Most want pain to go away. Whether it’s our pain or our loved one’s pain we just want it gone. When the mind/body connection is working well pain is a signal our bodies send to our brains that something is wrong. Something is wrong and immediate attention is needed. Ideally once the message is received and the right attention is given the signal stops. With chronic pain, however, the signal keeps blaring.

When the pain signals won’t stop the best next step is to go back and find the cause. Get the best most specific diagnosis that you can.

Amateur tip: Don’t passively accept the first diagnosis you get as the best diagnosis. Get second, third, and forth opinions. Get to the right specialists.

I’ve know football players whose chronic pain started with repeated collisions that seem like car crashes. I’ve seen rheumatic diseases up close and personal. Arthritis and joint dysfunction can cause chronic pain. Cancer can do it. Infections can cause chronic pain so can nerve disorders. There are as many causes as there are potential treatments. A good diagnosis provides a path to the right treatments.

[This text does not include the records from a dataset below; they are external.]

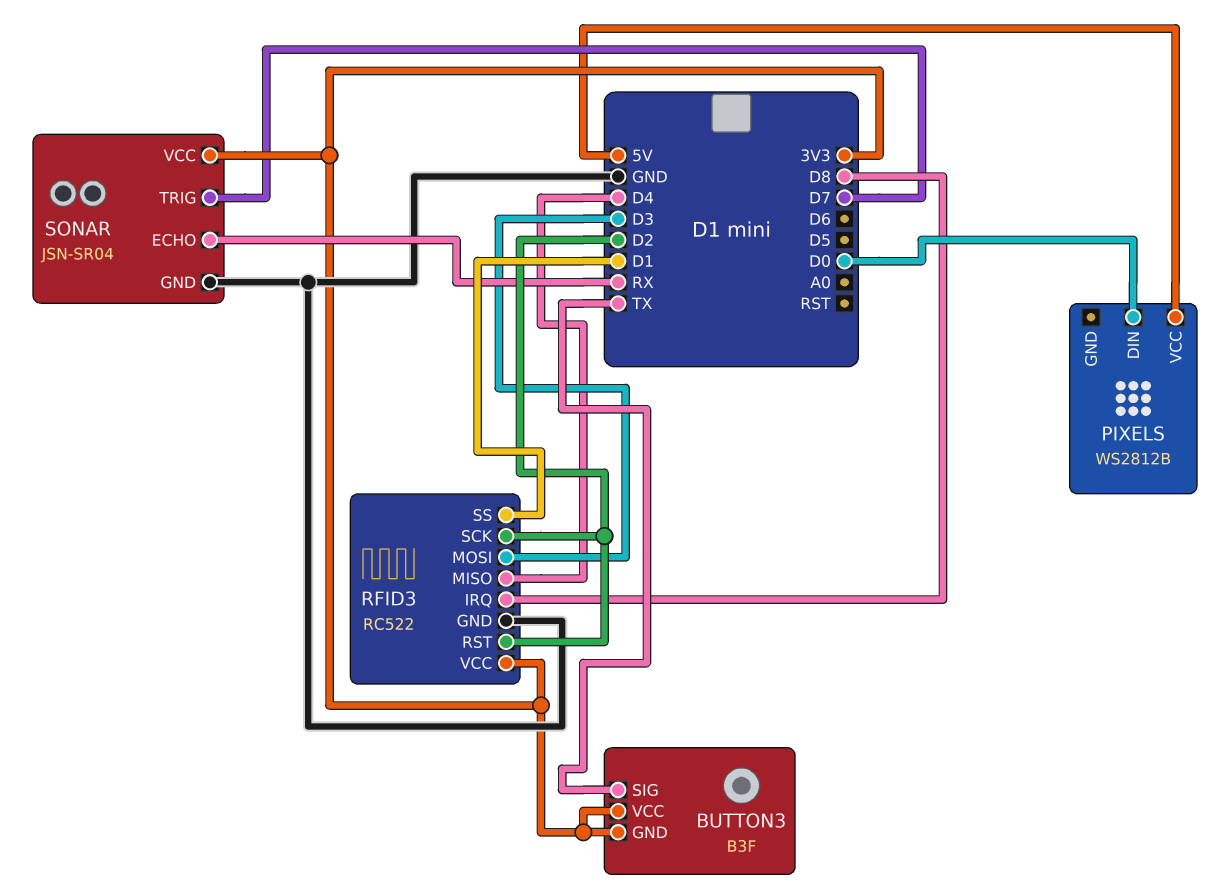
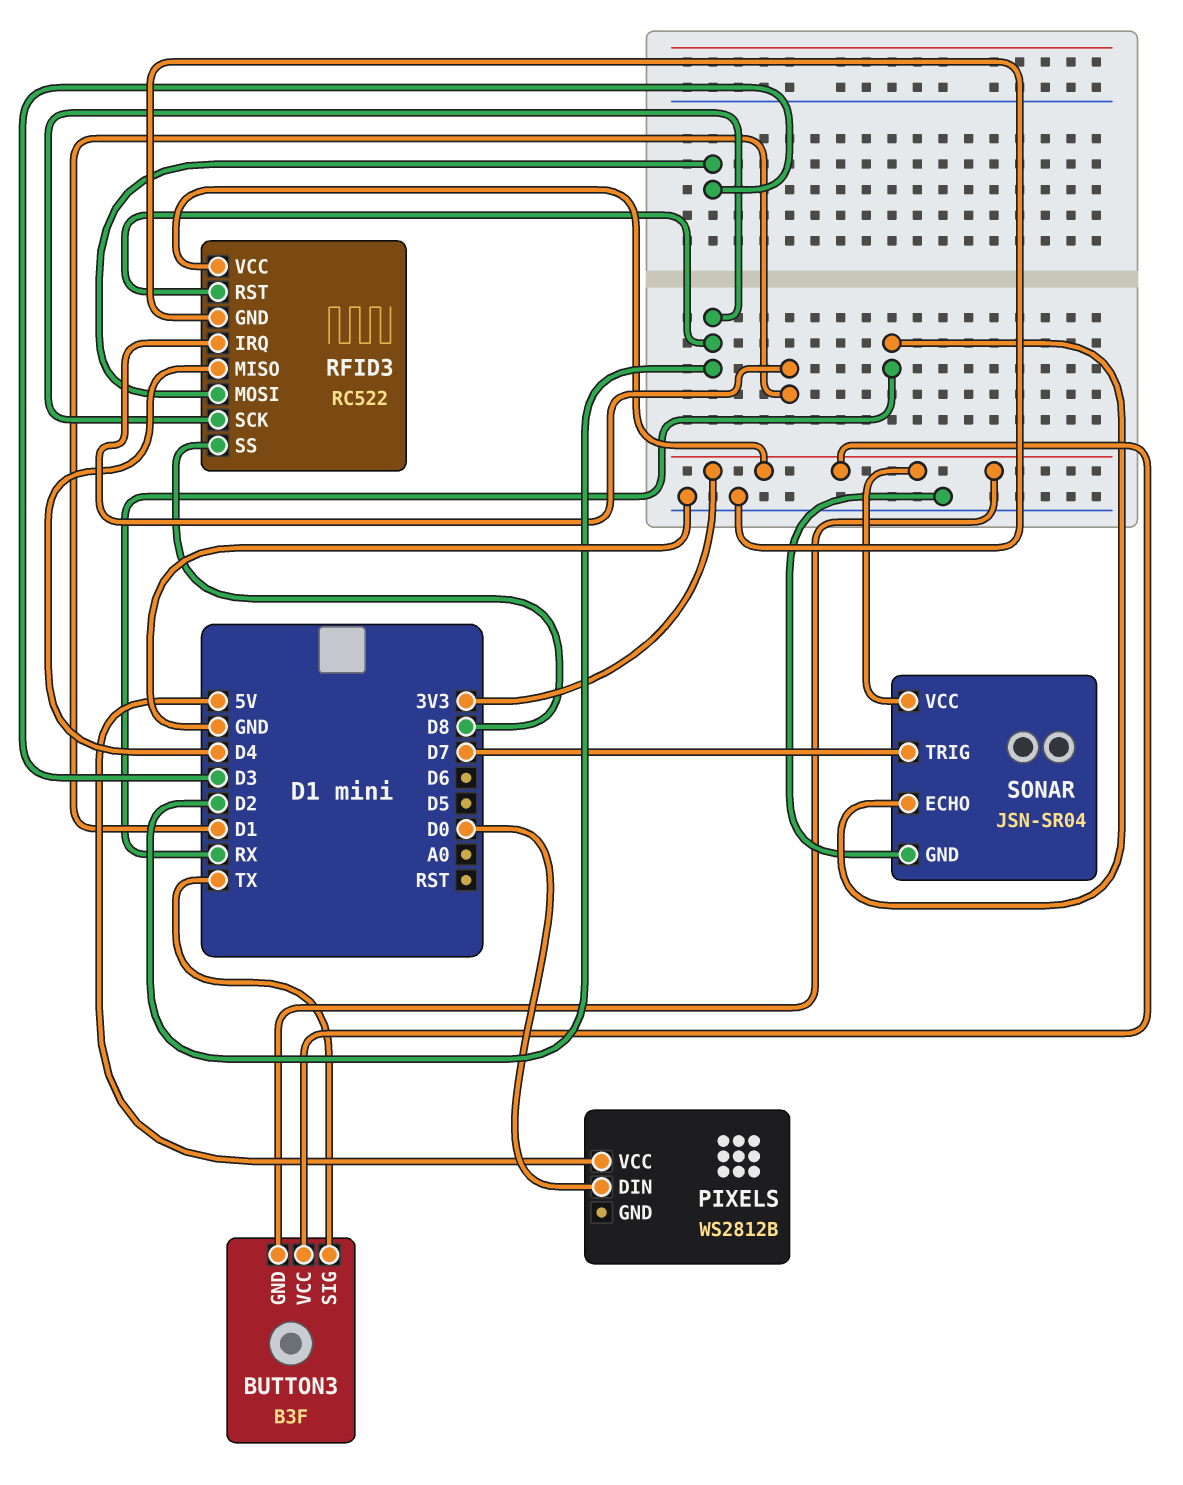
RFID3 pin IRQ: D8 -> D1
RFID3 pin SS: D1 -> D8

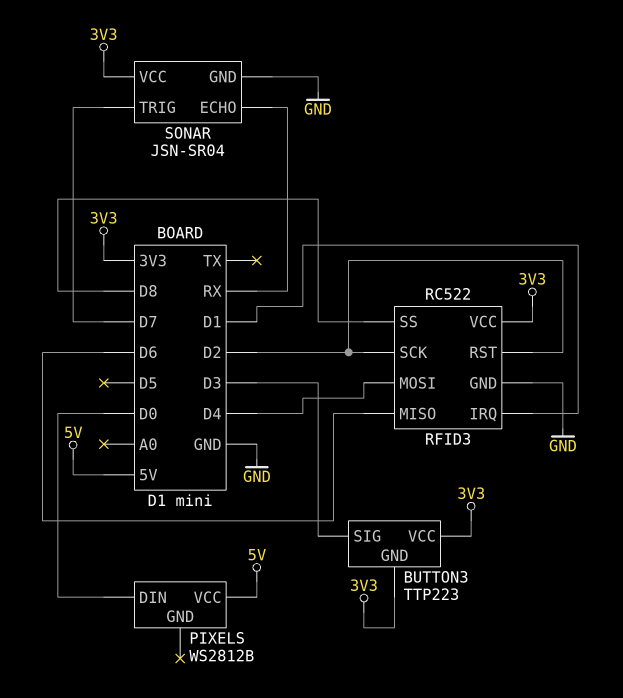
BUTTON3: B3F -> TTP223
BUTTON3 pin SIG: TX -> D3
RFID3 pin MISO: D4 -> D6
RFID3 pin MOSI: D3 -> D4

Amateur tip: If your chronic pain is localized go to the best specialist in that body part that you can find. If the chronic pain is generalized go to the best rheumatologist you can find.

Pro tip: If you’re having chronic genital pain get a consultation from San Diego Sexual Medicine.

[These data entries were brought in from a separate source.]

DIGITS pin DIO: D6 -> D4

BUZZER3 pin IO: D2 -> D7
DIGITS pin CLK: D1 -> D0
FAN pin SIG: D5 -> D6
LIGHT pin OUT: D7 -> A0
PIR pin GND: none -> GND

Treatment for chronic pain has come under great and appropriate scrutiny given the over prescribing of opioid medications in the United States for the last 25 years.

Amateur tip:: For a heartbreaking illustration of this disaster check out The Pharmacist on Netflix.

What can we do about chronic pain besides taking a pill? There has been some evidence that shows chronic pain suffers have lower levels of endorphins in their spinal fluid than non-suffers. Acupuncture and electroacupuncture increase endorphins in that same fluid.

I’ve bought more than one TENS unit in my life. These help some episodes of nerve pain and low-endorphin levels.

There are medications that are not opioids that can help. For more information call your friendly neighborhood rheumatologist. Humira is a drug that treats chronic pain among other things and in 2018 alone the drug brought in $13.7B (that’s billion) of revenue for AbbVie.

The supplemental treatment that’s caught my eye is a specific protocol of psychotherapy – CBT-CP – or cognitive behavioral therapy for chronic pain. Cognitive behavioral therapy is a type of psychotherapy that focuses on changing our actions and our thinking so that we can influence our feelings. It’s been around since the 1960s and is one of the approaches to psychotherapy that has a lot of evidence to prove that it works. CBT works well for a lot of people with depression. CBT works well for a lot of people with anxiety so it doesn’t surprise me that CBT has been applied to people carrying the burden of chronic pain.

The protocol that I found is a manualized treatment which means in part that there’s a book telling therapists how to do it. Manualized treatments are also in theory easily replecated so that their outcomes can be more easily quantified, studied, and published. I have my reservations about this whole trend in psychotherapy. That said I’m glad to have the manual because I’m going to use this in my practice next month. The more I figure out the more I’ll share.

Love y’all,

– c

Pro Tip: If you can’t find a provider to help your client then be that provider that can help your client.